» **WHAT YOU WILL DO**:
Throughout the entries below, report every line where "lines" is found.

» **TASK MATERIAL**:

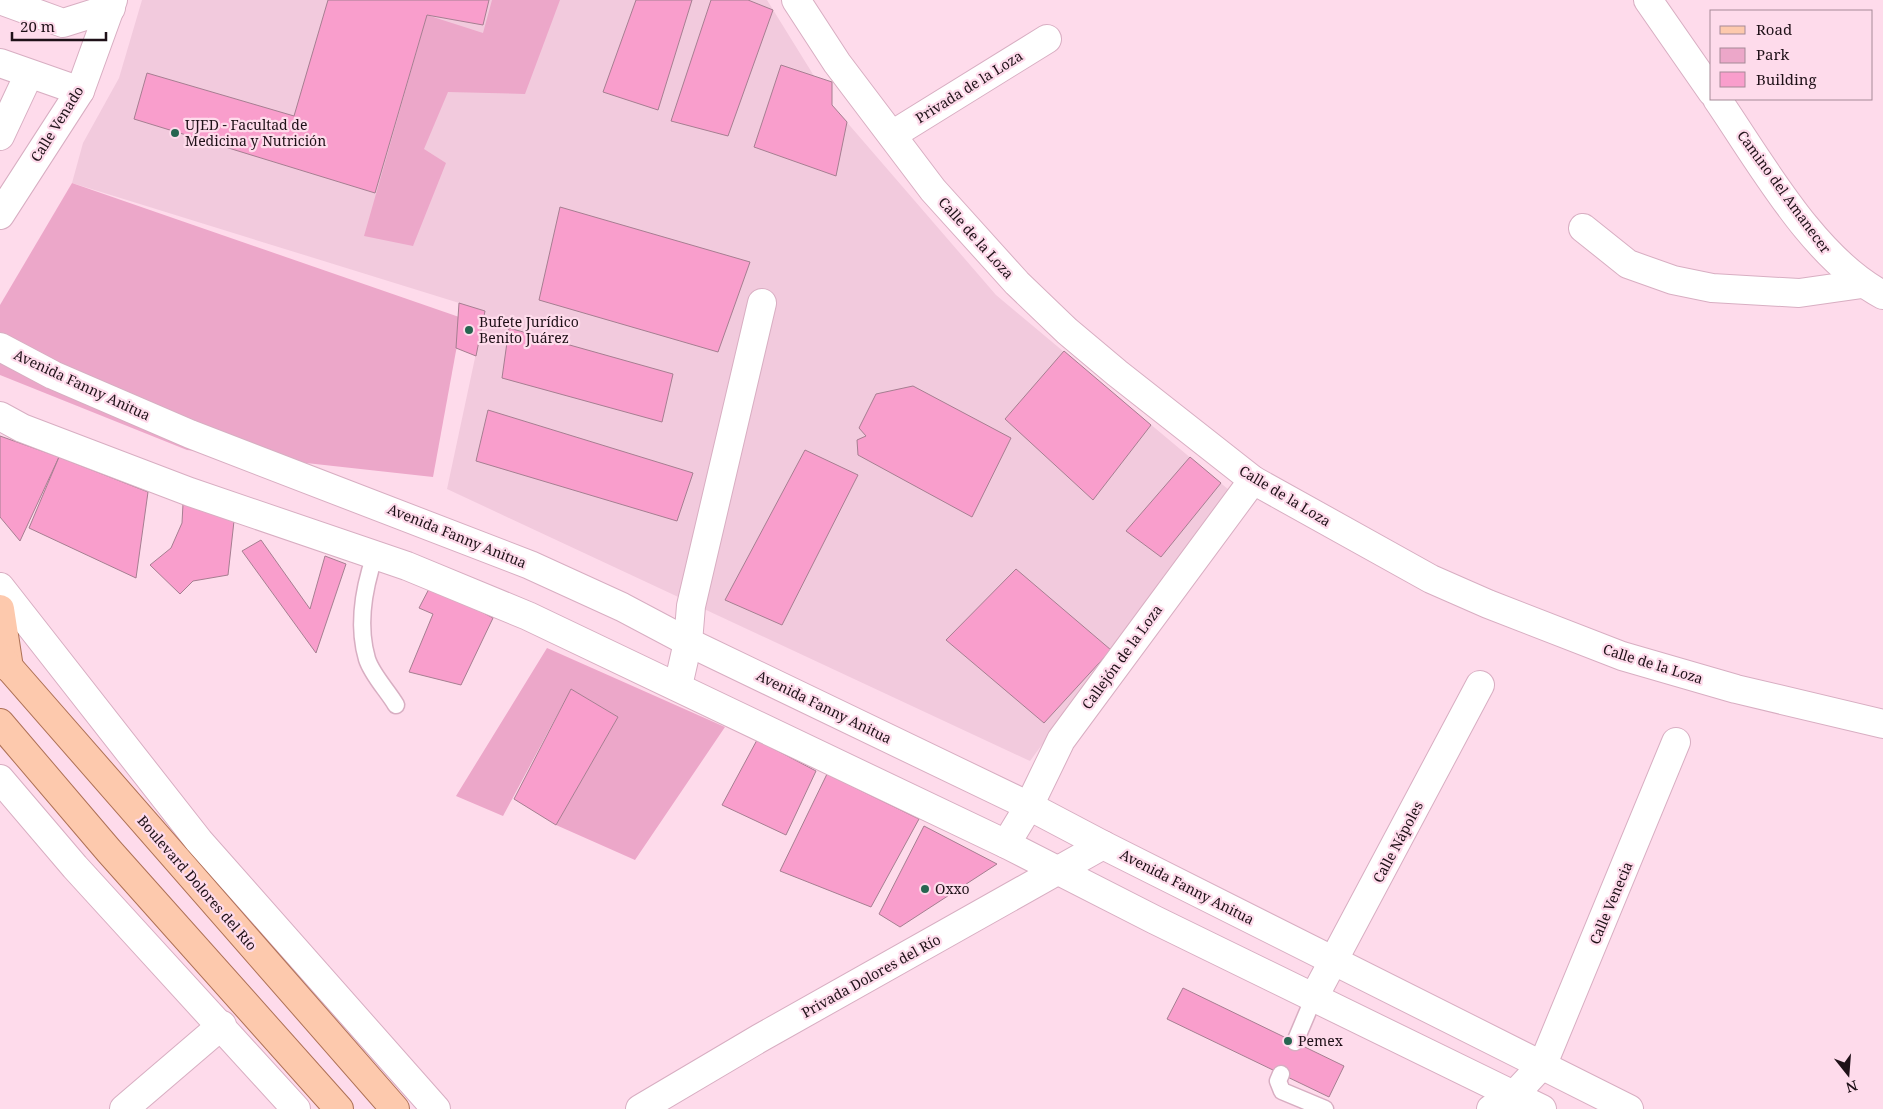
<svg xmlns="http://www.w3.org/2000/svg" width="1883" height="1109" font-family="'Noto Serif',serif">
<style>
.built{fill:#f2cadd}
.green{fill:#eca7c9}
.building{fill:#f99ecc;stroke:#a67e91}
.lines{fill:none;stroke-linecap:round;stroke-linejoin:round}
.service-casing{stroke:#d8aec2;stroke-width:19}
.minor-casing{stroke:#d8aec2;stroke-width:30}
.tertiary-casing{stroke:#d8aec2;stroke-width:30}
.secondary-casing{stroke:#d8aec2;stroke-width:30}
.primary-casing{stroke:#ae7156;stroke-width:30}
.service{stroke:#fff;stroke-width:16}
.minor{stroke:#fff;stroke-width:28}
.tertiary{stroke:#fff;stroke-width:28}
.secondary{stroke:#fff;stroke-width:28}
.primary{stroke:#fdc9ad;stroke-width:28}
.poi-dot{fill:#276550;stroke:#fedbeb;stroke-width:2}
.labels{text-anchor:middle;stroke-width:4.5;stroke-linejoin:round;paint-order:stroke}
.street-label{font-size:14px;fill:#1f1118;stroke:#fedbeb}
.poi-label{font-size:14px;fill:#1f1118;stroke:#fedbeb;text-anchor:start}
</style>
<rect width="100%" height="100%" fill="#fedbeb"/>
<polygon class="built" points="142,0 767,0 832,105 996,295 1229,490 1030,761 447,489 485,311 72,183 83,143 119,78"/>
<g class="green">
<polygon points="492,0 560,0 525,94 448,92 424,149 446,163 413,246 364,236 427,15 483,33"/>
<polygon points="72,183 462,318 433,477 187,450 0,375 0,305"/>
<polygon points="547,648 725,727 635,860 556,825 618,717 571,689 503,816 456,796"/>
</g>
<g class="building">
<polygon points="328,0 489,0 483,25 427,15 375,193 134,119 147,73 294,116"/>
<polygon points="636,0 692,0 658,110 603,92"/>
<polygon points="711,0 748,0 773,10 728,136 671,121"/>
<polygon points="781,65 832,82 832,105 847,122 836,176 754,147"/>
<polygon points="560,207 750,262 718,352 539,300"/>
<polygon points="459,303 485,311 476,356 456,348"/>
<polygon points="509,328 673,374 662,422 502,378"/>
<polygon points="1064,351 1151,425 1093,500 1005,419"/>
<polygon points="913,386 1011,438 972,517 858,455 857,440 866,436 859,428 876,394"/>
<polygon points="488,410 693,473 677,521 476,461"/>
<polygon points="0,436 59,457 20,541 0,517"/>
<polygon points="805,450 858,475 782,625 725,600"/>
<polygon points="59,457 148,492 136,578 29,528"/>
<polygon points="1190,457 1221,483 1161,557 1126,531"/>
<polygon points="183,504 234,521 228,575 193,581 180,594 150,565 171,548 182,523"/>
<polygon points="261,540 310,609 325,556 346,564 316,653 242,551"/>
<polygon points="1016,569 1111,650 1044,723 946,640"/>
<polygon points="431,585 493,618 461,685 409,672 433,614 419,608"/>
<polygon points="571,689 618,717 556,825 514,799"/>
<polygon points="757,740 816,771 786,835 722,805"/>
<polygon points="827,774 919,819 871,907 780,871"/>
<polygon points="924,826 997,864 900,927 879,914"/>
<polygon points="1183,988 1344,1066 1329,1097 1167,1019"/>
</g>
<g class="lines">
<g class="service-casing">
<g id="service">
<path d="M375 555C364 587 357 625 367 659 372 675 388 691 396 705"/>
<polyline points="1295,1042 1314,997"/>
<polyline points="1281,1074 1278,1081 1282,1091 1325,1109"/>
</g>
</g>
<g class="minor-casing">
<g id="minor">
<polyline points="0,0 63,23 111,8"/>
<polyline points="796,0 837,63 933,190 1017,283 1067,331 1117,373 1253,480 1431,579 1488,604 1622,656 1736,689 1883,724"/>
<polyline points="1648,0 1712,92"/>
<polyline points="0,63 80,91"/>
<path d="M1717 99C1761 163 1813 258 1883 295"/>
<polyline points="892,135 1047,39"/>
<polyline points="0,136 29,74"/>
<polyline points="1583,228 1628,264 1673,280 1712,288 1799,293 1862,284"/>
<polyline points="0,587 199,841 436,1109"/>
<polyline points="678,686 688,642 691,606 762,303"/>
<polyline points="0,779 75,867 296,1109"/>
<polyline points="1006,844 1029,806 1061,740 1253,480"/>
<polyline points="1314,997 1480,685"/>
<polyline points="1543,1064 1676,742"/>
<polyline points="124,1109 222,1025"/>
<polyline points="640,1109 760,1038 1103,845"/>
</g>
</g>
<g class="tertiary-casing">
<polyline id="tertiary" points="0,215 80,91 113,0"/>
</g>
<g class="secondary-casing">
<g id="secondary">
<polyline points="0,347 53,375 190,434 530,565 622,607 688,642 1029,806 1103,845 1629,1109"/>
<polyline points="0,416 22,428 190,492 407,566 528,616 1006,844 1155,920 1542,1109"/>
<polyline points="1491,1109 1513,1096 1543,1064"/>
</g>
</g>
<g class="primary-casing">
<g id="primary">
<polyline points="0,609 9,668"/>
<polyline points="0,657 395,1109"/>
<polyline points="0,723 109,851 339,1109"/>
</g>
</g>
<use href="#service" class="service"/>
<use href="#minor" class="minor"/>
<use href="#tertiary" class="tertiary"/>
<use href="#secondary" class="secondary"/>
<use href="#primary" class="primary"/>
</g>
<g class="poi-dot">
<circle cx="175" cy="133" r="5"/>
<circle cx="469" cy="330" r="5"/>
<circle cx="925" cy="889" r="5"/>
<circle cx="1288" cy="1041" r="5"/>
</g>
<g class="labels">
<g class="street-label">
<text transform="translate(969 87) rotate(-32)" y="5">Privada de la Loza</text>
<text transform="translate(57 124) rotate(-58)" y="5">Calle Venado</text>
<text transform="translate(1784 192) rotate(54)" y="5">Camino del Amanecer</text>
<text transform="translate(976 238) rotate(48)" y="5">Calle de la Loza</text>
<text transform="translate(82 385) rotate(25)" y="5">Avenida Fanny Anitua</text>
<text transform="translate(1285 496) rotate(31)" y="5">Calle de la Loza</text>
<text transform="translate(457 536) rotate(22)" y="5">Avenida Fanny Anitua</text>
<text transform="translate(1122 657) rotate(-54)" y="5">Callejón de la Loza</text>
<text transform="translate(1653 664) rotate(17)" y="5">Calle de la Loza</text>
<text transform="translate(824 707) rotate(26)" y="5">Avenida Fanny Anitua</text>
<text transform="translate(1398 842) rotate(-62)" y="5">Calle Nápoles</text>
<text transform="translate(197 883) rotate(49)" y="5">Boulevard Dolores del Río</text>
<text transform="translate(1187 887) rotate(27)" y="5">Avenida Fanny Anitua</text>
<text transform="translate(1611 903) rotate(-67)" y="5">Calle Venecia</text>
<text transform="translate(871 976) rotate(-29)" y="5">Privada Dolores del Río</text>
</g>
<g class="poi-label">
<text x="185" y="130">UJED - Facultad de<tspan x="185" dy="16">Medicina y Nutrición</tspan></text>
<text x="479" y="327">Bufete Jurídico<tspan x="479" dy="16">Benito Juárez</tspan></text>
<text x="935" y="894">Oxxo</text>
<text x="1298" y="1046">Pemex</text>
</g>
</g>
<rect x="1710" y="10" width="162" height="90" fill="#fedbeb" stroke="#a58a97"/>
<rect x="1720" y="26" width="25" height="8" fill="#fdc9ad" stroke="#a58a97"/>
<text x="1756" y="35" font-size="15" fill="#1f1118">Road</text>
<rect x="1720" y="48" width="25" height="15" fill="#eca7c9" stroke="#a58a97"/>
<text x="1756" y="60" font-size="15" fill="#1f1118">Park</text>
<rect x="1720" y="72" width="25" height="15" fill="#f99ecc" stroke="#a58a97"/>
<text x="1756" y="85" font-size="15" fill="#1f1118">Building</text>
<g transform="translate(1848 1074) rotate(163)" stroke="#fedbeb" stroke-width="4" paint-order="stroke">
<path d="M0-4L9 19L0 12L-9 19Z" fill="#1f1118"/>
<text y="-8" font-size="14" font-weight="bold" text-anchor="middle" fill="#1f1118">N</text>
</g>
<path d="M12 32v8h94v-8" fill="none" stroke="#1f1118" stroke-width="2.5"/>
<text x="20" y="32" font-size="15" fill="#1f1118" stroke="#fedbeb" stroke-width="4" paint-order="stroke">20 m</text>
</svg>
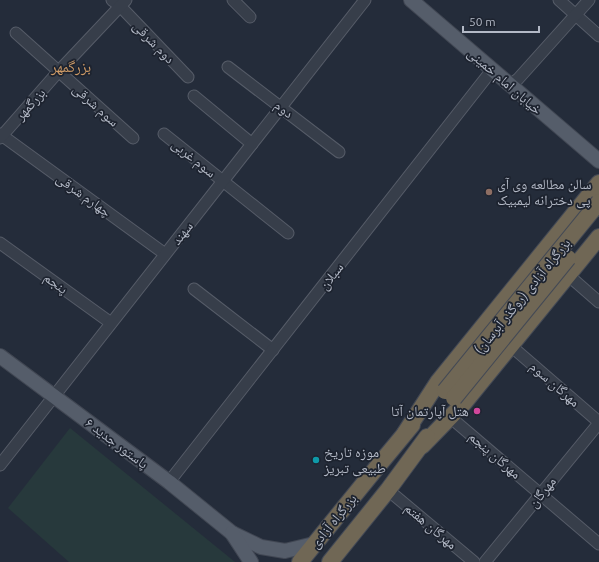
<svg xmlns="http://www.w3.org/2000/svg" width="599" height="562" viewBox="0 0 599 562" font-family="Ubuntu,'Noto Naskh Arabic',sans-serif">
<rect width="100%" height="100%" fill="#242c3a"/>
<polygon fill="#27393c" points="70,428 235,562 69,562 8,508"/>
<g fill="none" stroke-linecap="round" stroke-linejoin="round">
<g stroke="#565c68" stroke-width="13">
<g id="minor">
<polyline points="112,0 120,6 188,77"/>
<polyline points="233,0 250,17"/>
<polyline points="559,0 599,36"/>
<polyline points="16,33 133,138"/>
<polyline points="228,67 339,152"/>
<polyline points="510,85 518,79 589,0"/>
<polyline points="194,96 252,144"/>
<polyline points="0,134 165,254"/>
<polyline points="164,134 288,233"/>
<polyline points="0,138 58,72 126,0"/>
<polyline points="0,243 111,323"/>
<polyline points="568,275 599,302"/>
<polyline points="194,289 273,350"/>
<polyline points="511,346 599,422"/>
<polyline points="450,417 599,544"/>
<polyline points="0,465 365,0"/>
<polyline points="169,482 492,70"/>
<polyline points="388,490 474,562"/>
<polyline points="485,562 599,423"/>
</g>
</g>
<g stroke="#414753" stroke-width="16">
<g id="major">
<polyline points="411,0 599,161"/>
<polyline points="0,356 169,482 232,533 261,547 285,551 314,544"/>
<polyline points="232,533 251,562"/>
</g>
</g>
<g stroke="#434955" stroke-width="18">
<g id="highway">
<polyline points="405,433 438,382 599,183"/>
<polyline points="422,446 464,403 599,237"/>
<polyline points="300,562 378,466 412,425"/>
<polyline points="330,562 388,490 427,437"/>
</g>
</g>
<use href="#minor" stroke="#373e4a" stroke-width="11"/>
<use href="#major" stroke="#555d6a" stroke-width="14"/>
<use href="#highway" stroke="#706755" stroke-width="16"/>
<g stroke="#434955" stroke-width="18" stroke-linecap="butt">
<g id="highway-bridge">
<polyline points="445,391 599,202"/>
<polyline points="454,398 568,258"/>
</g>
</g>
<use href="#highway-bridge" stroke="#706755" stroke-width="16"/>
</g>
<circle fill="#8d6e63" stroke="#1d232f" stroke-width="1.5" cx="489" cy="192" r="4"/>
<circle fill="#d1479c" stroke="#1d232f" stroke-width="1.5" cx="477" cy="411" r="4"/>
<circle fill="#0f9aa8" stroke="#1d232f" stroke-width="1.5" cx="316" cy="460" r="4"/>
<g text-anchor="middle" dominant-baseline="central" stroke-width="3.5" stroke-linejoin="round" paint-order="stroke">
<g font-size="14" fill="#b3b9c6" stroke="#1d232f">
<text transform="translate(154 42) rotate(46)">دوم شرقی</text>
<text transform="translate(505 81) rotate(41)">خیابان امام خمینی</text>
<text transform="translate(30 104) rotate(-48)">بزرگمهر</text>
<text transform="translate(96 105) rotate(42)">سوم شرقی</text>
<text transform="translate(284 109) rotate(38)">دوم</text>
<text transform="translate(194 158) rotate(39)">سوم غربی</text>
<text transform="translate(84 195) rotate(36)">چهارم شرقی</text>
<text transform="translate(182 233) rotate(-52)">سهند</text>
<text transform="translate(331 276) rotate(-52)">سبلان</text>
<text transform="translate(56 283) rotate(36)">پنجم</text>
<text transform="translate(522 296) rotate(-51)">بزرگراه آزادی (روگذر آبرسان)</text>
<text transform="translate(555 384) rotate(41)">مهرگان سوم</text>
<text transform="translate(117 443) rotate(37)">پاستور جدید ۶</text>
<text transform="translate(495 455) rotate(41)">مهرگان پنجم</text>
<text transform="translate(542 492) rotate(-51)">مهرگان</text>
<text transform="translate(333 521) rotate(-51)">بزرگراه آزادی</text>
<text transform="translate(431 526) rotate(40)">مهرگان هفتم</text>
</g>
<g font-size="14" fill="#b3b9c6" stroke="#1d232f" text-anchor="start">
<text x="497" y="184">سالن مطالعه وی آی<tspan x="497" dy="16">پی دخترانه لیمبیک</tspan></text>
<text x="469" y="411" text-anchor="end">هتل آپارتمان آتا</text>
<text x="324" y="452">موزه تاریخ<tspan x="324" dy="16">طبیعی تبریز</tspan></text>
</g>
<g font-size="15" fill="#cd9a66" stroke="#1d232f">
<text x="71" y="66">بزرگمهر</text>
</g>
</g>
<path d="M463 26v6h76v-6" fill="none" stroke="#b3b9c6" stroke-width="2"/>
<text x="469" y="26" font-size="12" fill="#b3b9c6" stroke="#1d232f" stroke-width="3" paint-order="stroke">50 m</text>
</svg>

» **SOLUTION FOR THIS TASK**:
.lines{fill:none;stroke-linecap:round;stroke-linejoin:round}
<g class="lines">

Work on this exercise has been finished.